+++ DATA SECTION +++
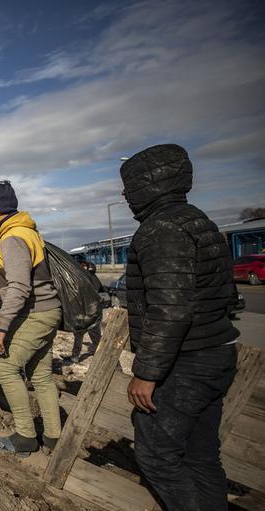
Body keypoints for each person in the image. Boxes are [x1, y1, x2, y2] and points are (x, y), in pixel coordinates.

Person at [121, 144, 239, 510]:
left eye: (129, 186)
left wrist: (147, 373)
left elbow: (171, 309)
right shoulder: (196, 219)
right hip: (214, 353)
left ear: (148, 185)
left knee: (157, 454)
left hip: (186, 363)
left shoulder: (161, 229)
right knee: (201, 456)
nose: (125, 195)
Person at [0, 181, 62, 457]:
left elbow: (19, 287)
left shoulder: (13, 237)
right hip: (48, 310)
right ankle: (53, 438)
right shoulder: (29, 232)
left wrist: (2, 327)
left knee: (4, 369)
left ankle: (26, 436)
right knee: (41, 376)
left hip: (36, 313)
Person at [70, 260, 104, 363]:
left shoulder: (89, 280)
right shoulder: (92, 280)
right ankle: (75, 356)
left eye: (84, 267)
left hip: (91, 314)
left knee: (95, 337)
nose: (82, 269)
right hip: (85, 313)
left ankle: (104, 358)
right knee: (79, 335)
+++
• _PROBLEM DESCRIPTION_: Would you copy out exactly the lines above that start at the one containing "left wrist: (147, 373)" and end at the one containing "nose: (82, 269)", inclusive?

• _PROBLEM SOLUTION_:
left wrist: (147, 373)
left elbow: (171, 309)
right shoulder: (196, 219)
right hip: (214, 353)
left ear: (148, 185)
left knee: (157, 454)
left hip: (186, 363)
left shoulder: (161, 229)
right knee: (201, 456)
nose: (125, 195)
Person at [0, 181, 62, 457]:
left elbow: (19, 287)
left shoulder: (13, 237)
right hip: (48, 310)
right ankle: (53, 438)
right shoulder: (29, 232)
left wrist: (2, 327)
left knee: (4, 369)
left ankle: (26, 436)
right knee: (41, 376)
left hip: (36, 313)
Person at [70, 260, 104, 363]:
left shoulder: (89, 280)
right shoulder: (92, 280)
right ankle: (75, 356)
left eye: (84, 267)
left hip: (91, 314)
left knee: (95, 337)
nose: (82, 269)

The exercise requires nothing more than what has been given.